Your goal.
State how many lines in the listing below include the word "class". Give nothing but the number.

┄┄┄┄┄┄

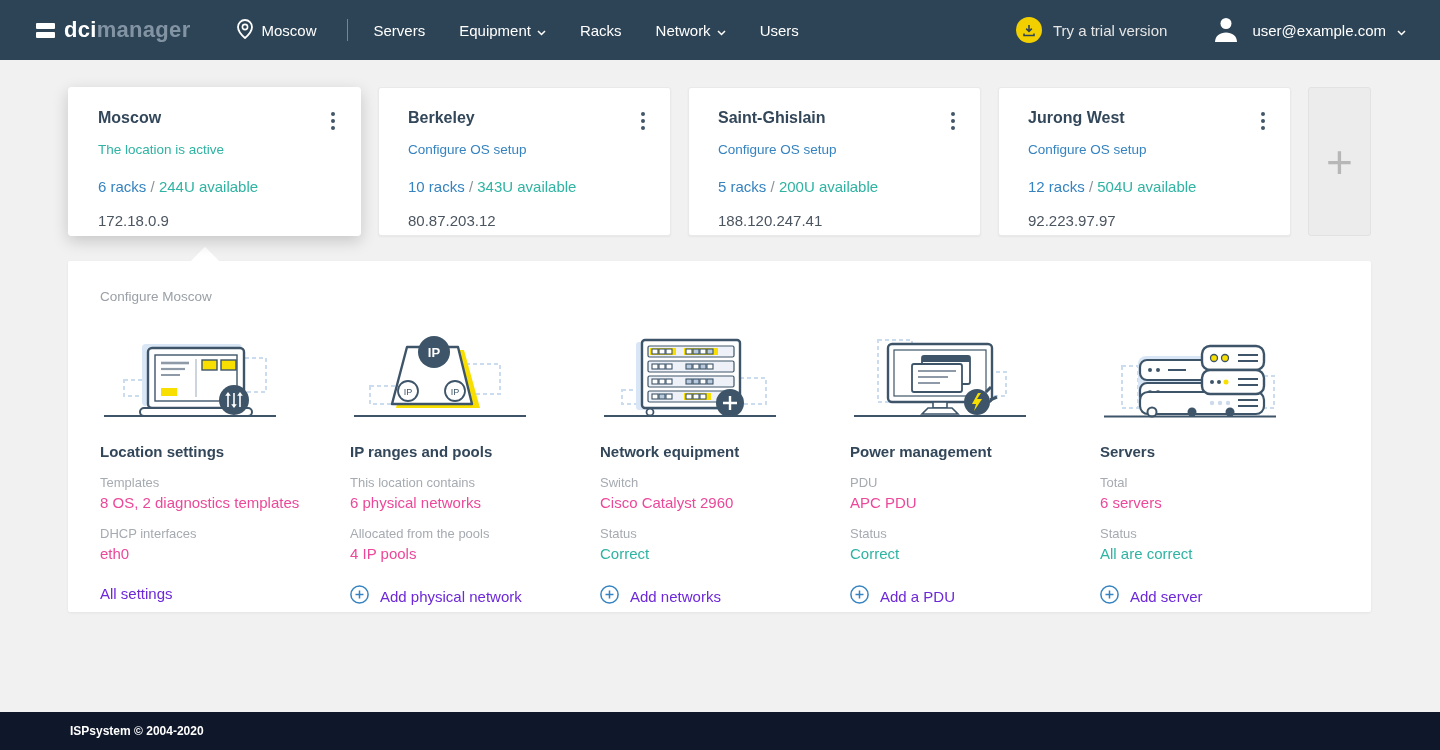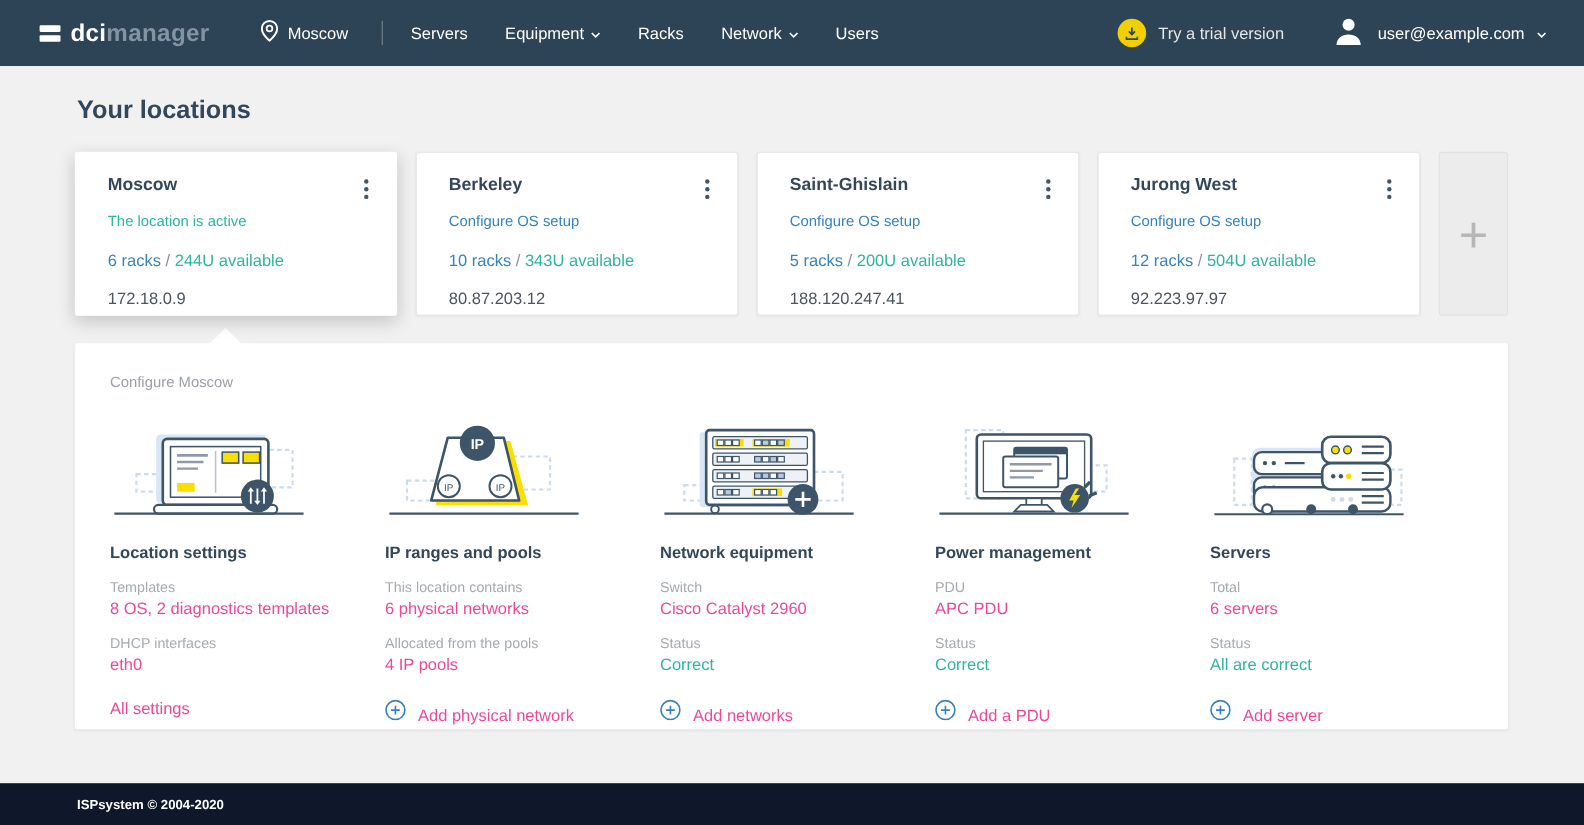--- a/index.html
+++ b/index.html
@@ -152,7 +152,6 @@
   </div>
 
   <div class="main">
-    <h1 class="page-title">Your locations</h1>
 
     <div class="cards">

┄┄┄┄┄┄

Response.
3